With community-engaged research about spirituality, land and material culture, Relations on the Land is supported jointly by the Luce Foundation’s programs in Indigenous Knowledge and religion and theology.
“We are pleased to support this innovative, exploratory project, the latest in a series of initiatives funded at the intersection of the Luce Foundation’s growing work with Indigenous communities and its efforts to cultivate deeper public understanding of religion and spirituality,” says Jonathan VanAntwerpen, the Luce Foundation’s program director for religion and theology.
“Home to the largest religious studies department in Canada, the University of Toronto is well-situated to play an important role in recalibrating the way that university-based scholars of religion collaborate with and support Indigenous partners, and we will follow the results of this project with great interest.”
Henry R. Luce, renowned entrepreneur and co-founder of Time magazine, established the foundation in 1936. Since its inception, the foundation has contributed more than $1 billion in grants toward initiatives that promote innovative scholarship and foster international understanding.
“This grant gives us the space and time to have the necessary conversations to think about how our work could influence each other in mutually productive ways,” says Jon Johnson, assistant professor, teaching stream, at Woodsworth College and a member of the First Story Toronto project, which is participating in Relations on the Land.
“It offers resources to Indigenous partners to do this research and to contribute knowledge on their own terms. It also transcends academia, helping us think about the needs of Indigenous communities and nations across the Great Lakes,” he says.
First Story Toronto researches and shares Toronto’s Indigenous presence through digital and experiential initiatives, including virtual and in-person storytelling walks. Among First Story’s guides are Johnson, Assistant Professor Jill Carter who is Anishinaabe-Ashkenaziand, and Indigenous storytellers such as Teagan de Laronde, who is Métis and a citizen of Red Sky Métis Independent Nation.
De Laronde, who serves as project manager for the Relations on the Land initiative, is optimistic about the support this will offer Indigenous youth to develop a range of powerful activations and experiences that present Indigenous stories and geographies of Toronto’s past, present and future.
“We don’t often think of cities like Toronto as a very Indigenous space, but the fact that it is such a large city is because of Indigenous design,” says de Laronde. “There are many interesting perspectives and biases to explore, and it’s a great way to educate people.”
The grant will also facilitate storytelling circles as a means of repatriating Haudenosaunee creation narratives and other archived collections of community stories recorded by settler ethnographers and academics in the 19th and 20th centuries.
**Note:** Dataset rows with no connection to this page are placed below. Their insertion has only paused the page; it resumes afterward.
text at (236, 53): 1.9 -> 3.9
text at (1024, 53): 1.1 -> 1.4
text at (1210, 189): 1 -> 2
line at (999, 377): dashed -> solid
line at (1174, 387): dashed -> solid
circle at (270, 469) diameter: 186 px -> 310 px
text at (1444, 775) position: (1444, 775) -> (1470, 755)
Assistant Professor Kevin White, cross-appointed to the department for the study of religion and the Centre for Indigenous Studies, is an Indigenous scholar and Mohawk from Akwesasne with family from Tonawanda Band of Seneca. He is working with Elders, Knowledge Keepers and community scholars from Six Nations of the Grand River to generate a new dialogue about Indigenous cultures.
“I’m trying to identify what I consider more Western ideals, language and standards, and remove them to get at the core scholarly knowledge and value system that I think is the essence of Haudenosaunee thought and philosophy,” says White.
“We’re using selected stories to retell and have each person redo the story in their language, so we’ll have a story that’s told in the six different languages of the Haudenosaunee.”
Another part of Relations on the Land is the Mounds Research Collective, which partners with Kay-Nah-Chi-Wah-Nung Historical Centre to connect Indigenous and settler researchers, students and museum curators to convey the ongoing significance of ancient mounds and earthworks, including through digital storytelling.
For Assistant Professor Krista Barclay, support from the Luce Foundation will help cultivate greater awareness and respect for these ancient sites and sacred spaces, which, in some cases, have been desecrated by golf courses and other settler developments.
“Disputes and conflict about these sites really tell us a lot about the history of Indigenous-settler relations, and how we think about land and borders and jurisdictions,” says Barclay.
“So, the question we’re trying to answer is: How do we protect these sites? This project brings together scholars who are looking at this from all kinds of angles.”
The Luce Foundation grant will also help the Great Lakes Research Alliance for the Study of Aboriginal Arts & Cultures, which is building a knowledge sharing database and distributing mobile community research kits.
Cara Krmpotich, associate professor at the Faculty of Information and director of the Museum Studies Program, says these kits contain rugged laptops for field research, 360-degree cameras like the ones used to capture content for Google Street View and even VR headsets – all to aid the creation of Indigenous content.
“These tools and the possibility for creativity shouldn’t just be in downtown Toronto. These are research partners and that means making sure that they have the same access to equipment and possibilities that we in the university do.”
Krmpotich praised the partnership with the Luce Foundation, saying we’re finally in a situation for far more responsible research that takes questions seriously about sustainability and environmental care.
“Whether we are settler scholars or Indigenous scholars in the territory, it’s our responsibility to think about the ways our research directly impacts the land and so this is something I’m very hopeful about.”